• _Exercise_: Every line below from the one with "remote control: present" through the one with "notepad: present [410,252,497,302]" is to be repeated exactly, with no picture among them.

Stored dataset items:
_____

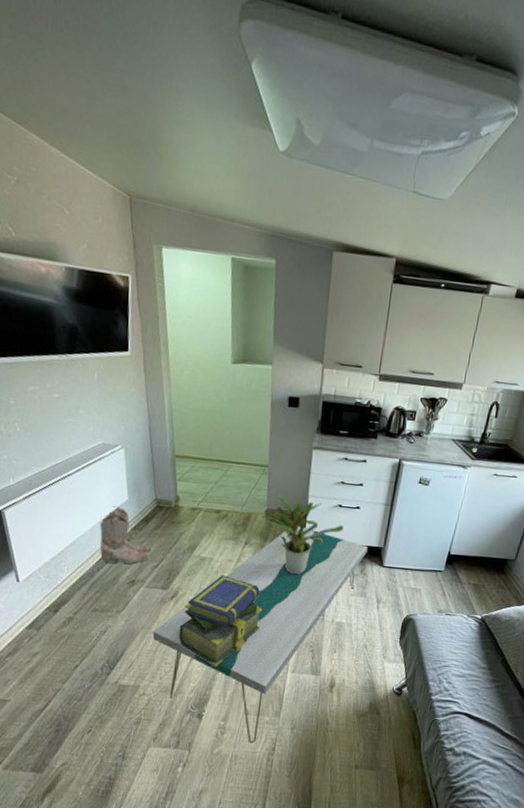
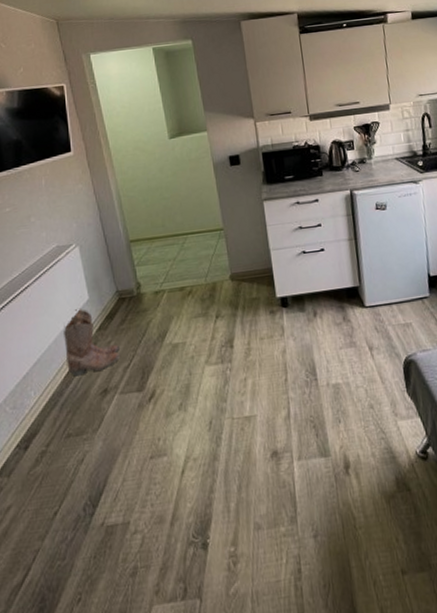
coffee table: present [152,526,368,744] -> none [135,284,345,570]
stack of books: present [178,575,262,667] -> none [163,358,252,475]
potted plant: present [261,494,344,575] -> none [226,253,313,340]

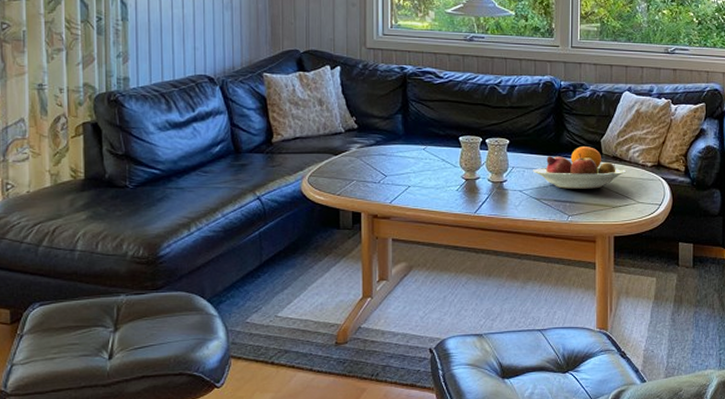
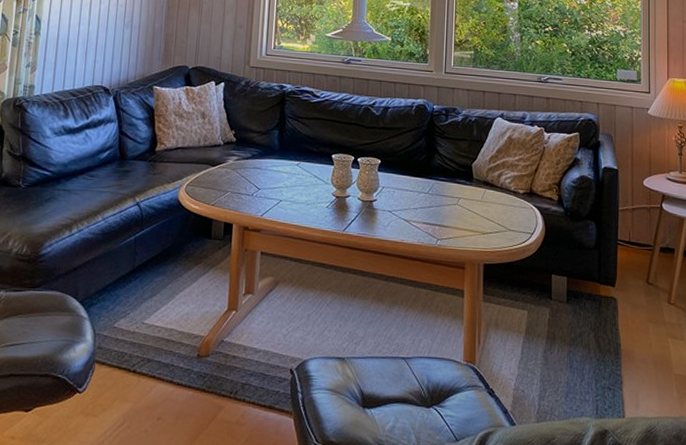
fruit bowl: present [533,146,626,189] -> none [403,170,497,214]

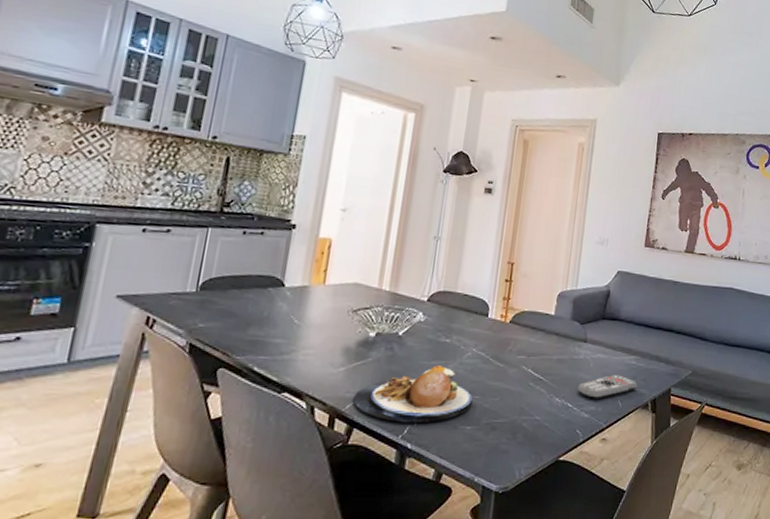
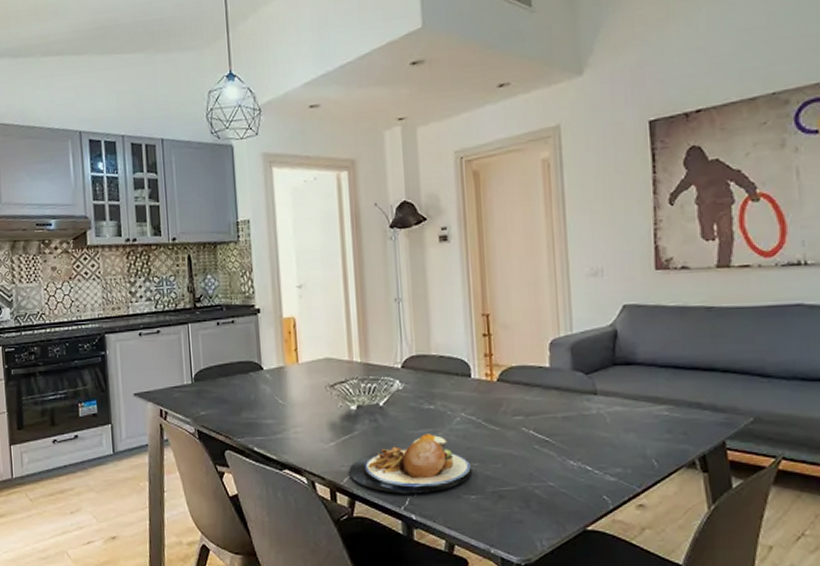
remote control: present [577,374,638,399] -> none [595,429,676,460]

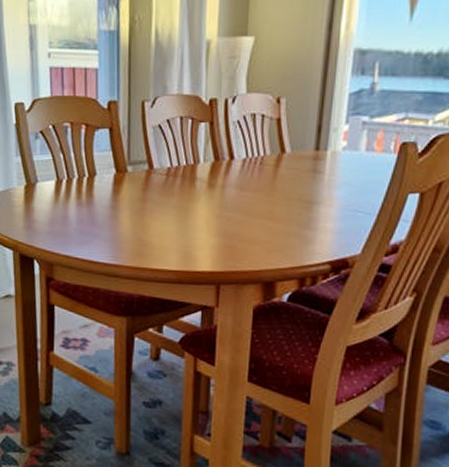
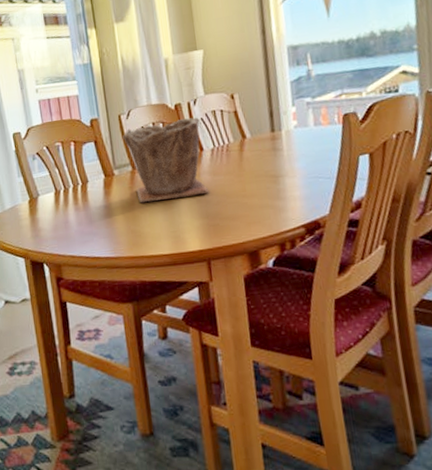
plant pot: none [143,117,235,210] -> present [123,117,209,203]

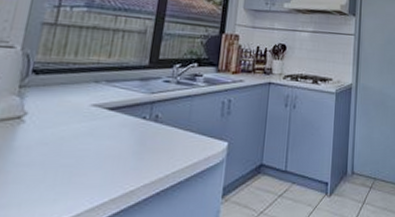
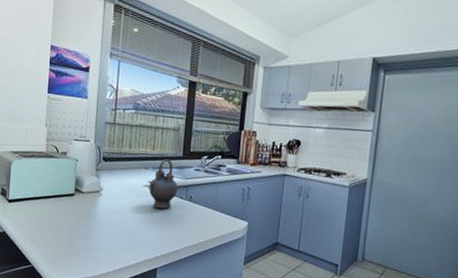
teapot: none [98,69,140,134] -> present [148,159,178,209]

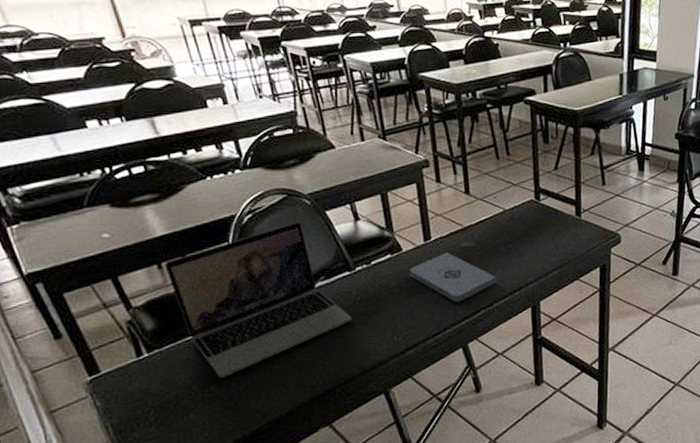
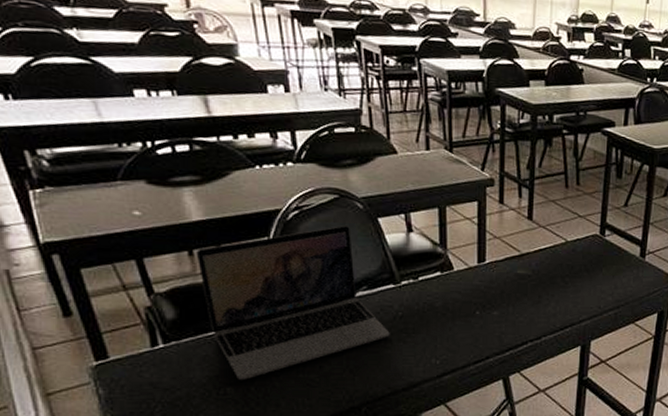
notepad: present [410,252,497,302] -> none [458,277,548,331]

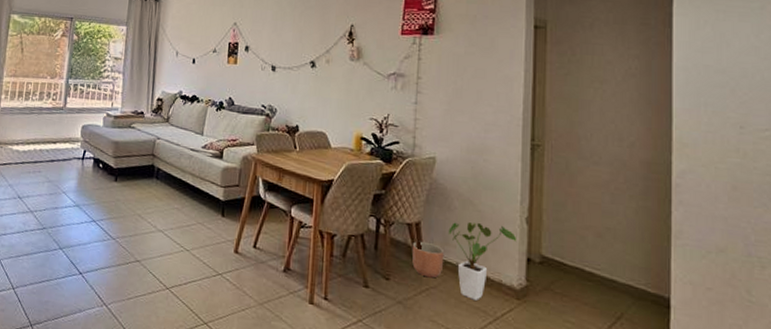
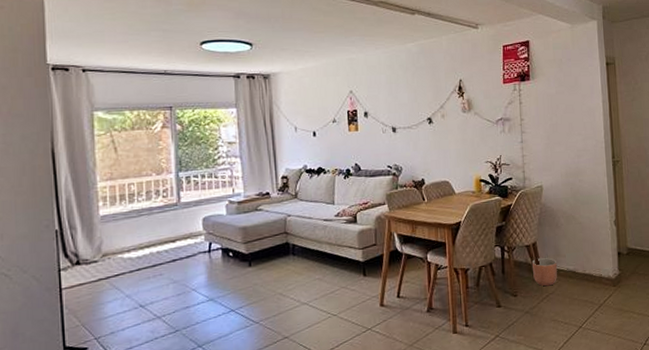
house plant: present [448,222,517,300] -> none [558,230,610,295]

_____

• _Exercise answer_:
remote control: present [577,374,638,399] -> none [595,429,676,460]

plant pot: none [143,117,235,210] -> present [123,117,209,203]

teapot: none [98,69,140,134] -> present [148,159,178,209]

notepad: present [410,252,497,302] -> none [458,277,548,331]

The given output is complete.